**WHAT YOU ARE ASKED TO DO**
Gather every line below where "originalArr" appears.

**INFORMATION**
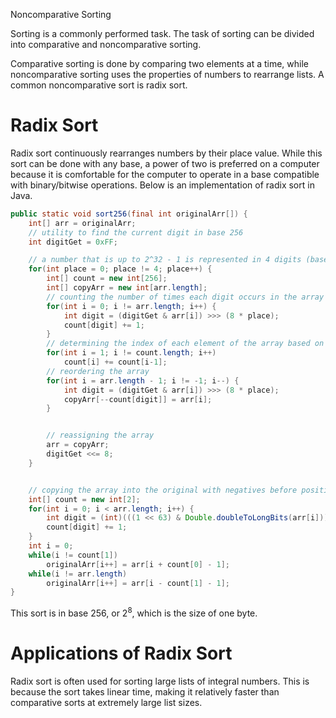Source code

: Noncomparative Sorting

Sorting is a commonly performed task. The task of sorting can be divided into comparative and noncomparative sorting.

Comparative sorting is done by comparing two elements at a time, while noncomparative sorting uses the properties of numbers to rearrange lists. A common noncomparative sort is radix sort.

* Radix Sort

Radix sort continuously rearranges numbers by their place value. While this sort can be done with any base, a power of two is preferred on a computer because it is comfortable for the computer to operate in a base compatible with binary/bitwise operations. Below is an implementation of radix sort in Java.

#+BEGIN_SRC java
  public static void sort256(final int originalArr[]) {
      int[] arr = originalArr;
      // utility to find the current digit in base 256
      int digitGet = 0xFF;

      // a number that is up to 2^32 - 1 is represented in 4 digits (base 256). Another way of looking at it is that an int is 4 bytes large.
      for(int place = 0; place != 4; place++) {
          int[] count = new int[256];
          int[] copyArr = new int[arr.length];
          // counting the number of times each digit occurs in the array
          for(int i = 0; i != arr.length; i++) {
              int digit = (digitGet & arr[i]) >>> (8 * place);
              count[digit] += 1;
          }
          // determining the index of each element of the array based on the digit
          for(int i = 1; i != count.length; i++)
              count[i] += count[i-1];
          // reordering the array
          for(int i = arr.length - 1; i != -1; i--) {
              int digit = (digitGet & arr[i]) >>> (8 * place);
              copyArr[--count[digit]] = arr[i];
          }


          // reassigning the array
          arr = copyArr;
          digitGet <<= 8;
      }


      // copying the array into the original with negatives before positives
      int[] count = new int[2];
      for(int i = 0; i < arr.length; i++) {
          int digit = (int)(((1 << 63) & Double.doubleToLongBits(arr[i])) >>> (63));
          count[digit] += 1;
      }
      int i = 0;
      while(i != count[1])
          originalArr[i++] = arr[i + count[0] - 1];
      while(i != arr.length)
          originalArr[i++] = arr[i - count[1] - 1];
  }
#+END_SRC
  
This sort is in base \( 256 \), or \( 2^8 \), which is the size of one byte.

* Applications of Radix Sort

Radix sort is often used for sorting large lists of integral numbers. This is because the sort takes linear time, making it relatively faster than comparative sorts at extremely large list sizes.
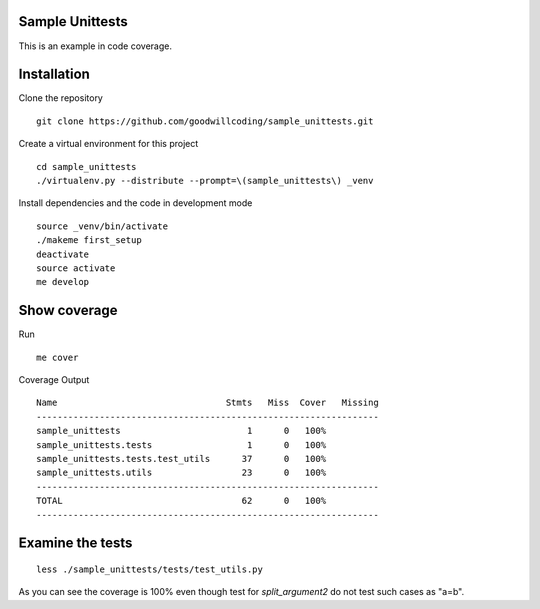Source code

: 
Sample Unittests
================

This is an example in code coverage.

Installation
============

Clone the repository ::

    git clone https://github.com/goodwillcoding/sample_unittests.git

Create a virtual environment for this project ::

    cd sample_unittests
    ./virtualenv.py --distribute --prompt=\(sample_unittests\) _venv

Install dependencies and the code in development mode ::

    source _venv/bin/activate
    ./makeme first_setup
    deactivate
    source activate
    me develop

Show coverage
=============

Run ::

    me cover

Coverage Output ::

    Name                                Stmts   Miss  Cover   Missing
    -----------------------------------------------------------------
    sample_unittests                        1      0   100%
    sample_unittests.tests                  1      0   100%
    sample_unittests.tests.test_utils      37      0   100%
    sample_unittests.utils                 23      0   100%
    -----------------------------------------------------------------
    TOTAL                                  62      0   100%
    -----------------------------------------------------------------

Examine the tests
=================

::

  less ./sample_unittests/tests/test_utils.py

As you can see the coverage is 100% even though test for `split_argument2`
do not test such cases as "a=b".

**WRITTEN RESPONSE**
  public static void sort256(final int originalArr[]) {
      int[] arr = originalArr;
          originalArr[i++] = arr[i + count[0] - 1];
          originalArr[i++] = arr[i - count[1] - 1];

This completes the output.